Students who are working for their on line college degree have enough challenges affording a good computer, Internet hookup and a quiet place to study. That doesn’t even include the energy and determination to complete their studies. Many times, new virtual freshmen feel totally isolated because they are used to being surrounded by other students in a classroom. They need that contact.
Actually, far from being isolated, online students are immersed in campus culture. Freshmen just don’t know it. For instance, one way online colleges have gotten around this is make sure students have contact with their professors. This is causing an interesting phenomenon. Teachers have said they have more contact with their online students than with their on-campus counterparts.
Those not familiar with online education may suffer from the illusion of the e-learner as some kind of a lonely laborer. If so, they are in for a surprise. Actually, it seems the lack of face-to-face contact increases the volume of e-mail messages between teachers and their online students to five or six times per day. In addition to e-mail, students spend their share of time on group message boards and chat rooms with the entire class.
What’s interesting is that the teachers actually don’t mind the ton of e-mail. They even say they give these students more feedback than the students who spend their time waiting patiently at the professor’s office during the latter’s office hours.
This emphasis on electronic communication has made many students be more productive than the on campus contemporaries. There is anecdotal evidence of heavy debate between several classmates – with the debaters actually both located in the same building; sometimes even in the same room.
The teachers are also getting some new and unusual benefits. A Montana university has a professor who claims the online classes she headed over the past eight years had students in a dormitory on her campus and as far away as Egypt in the same class at the same time.

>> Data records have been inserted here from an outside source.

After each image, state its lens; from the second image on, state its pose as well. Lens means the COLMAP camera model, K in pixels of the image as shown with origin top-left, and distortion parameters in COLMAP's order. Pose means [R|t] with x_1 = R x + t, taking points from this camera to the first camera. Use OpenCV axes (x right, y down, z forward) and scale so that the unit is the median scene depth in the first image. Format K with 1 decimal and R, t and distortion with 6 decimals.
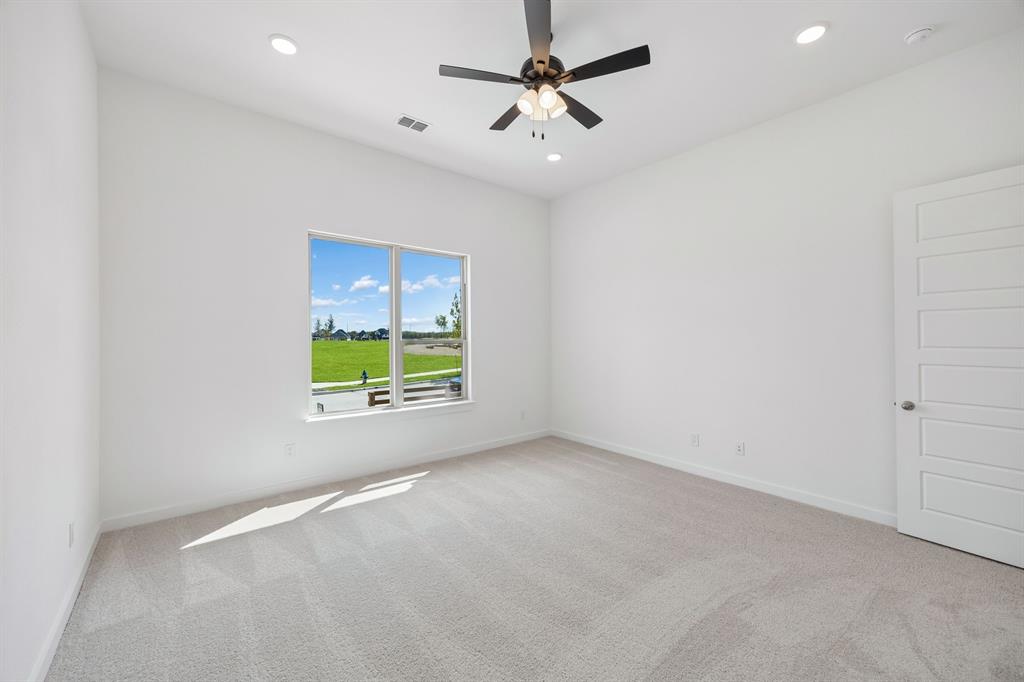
lens RADIAL K [[392.1, 0, 508.9], [0, 392.1, 338.8], [0, 0, 1]] dist [-0.003342, -0.000178]
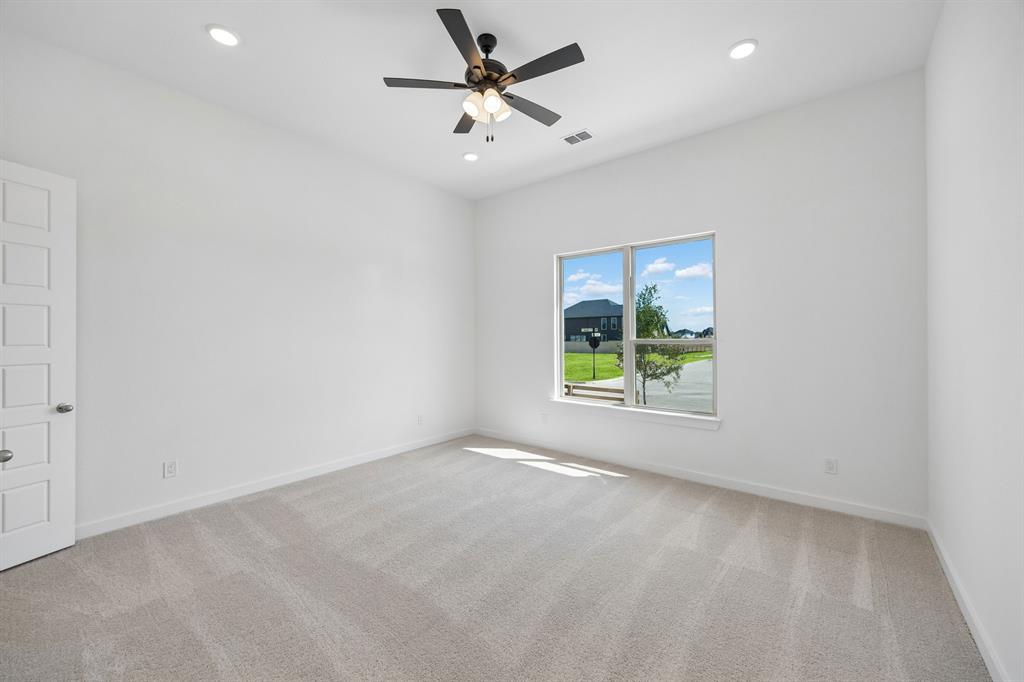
lens RADIAL K [[392.1, 0, 508.9], [0, 392.1, 338.8], [0, 0, 1]] dist [-0.003342, -0.000178]
pose [[0.208896, 0.003568, -0.977931, 0.768149], [0.006842, 0.999964, 0.005110, -0.005948], [0.977914, -0.007758, 0.208864, 0.588981]]
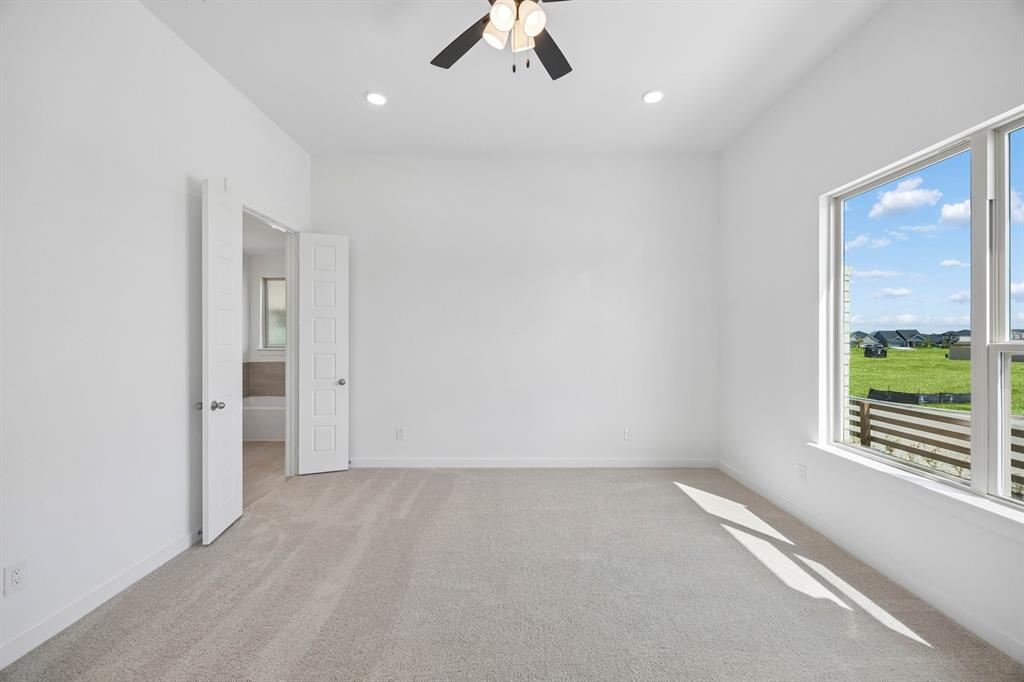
lens RADIAL K [[392.1, 0, 508.9], [0, 392.1, 338.8], [0, 0, 1]] dist [-0.003342, -0.000178]
pose [[-0.623327, 0.004482, -0.781948, 0.485007], [0.005919, 0.999982, 0.001014, -0.004450], [0.781939, -0.003997, -0.623343, 1.029393]]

An increasing number of students now understand online classes use the same books, lectures, notes and teachers as physical classes. The only difference is not having to commute. In turn, as more and more students grow up using computers, they in turn have been choosing online classes simply because they are totally comfortable with electronic modes of communication. They enjoy the greater freedom having online classes conform to their schedules provides, particularly working students who can attend only around his or her job.
Professors are reaping some new, unique benefits, too. One, who meets with his students only online, doesn’t live remotely anywhere near his campus at all. Returning to that college in Montana, another educator is still conducting his classes up there in the Badlands while doing research over 3,000 miles away in New York. A third teacher made some headlines because he was teaching while being a solider deployed in Iraq. Due to the capabilities of online education platforms, all these teachers never missed a class. So, if students and teachers are finding and reporting these kinds of benefits, we should see this form of communications growing even more.
Your college degree fits the time, lifestyle, and work commitments of students of all ages. For those just starting out, earning your bachelor degree is the first step in the educational ladder. Where one goes from there is as far as the student wants to, maybe even earning their master degree program.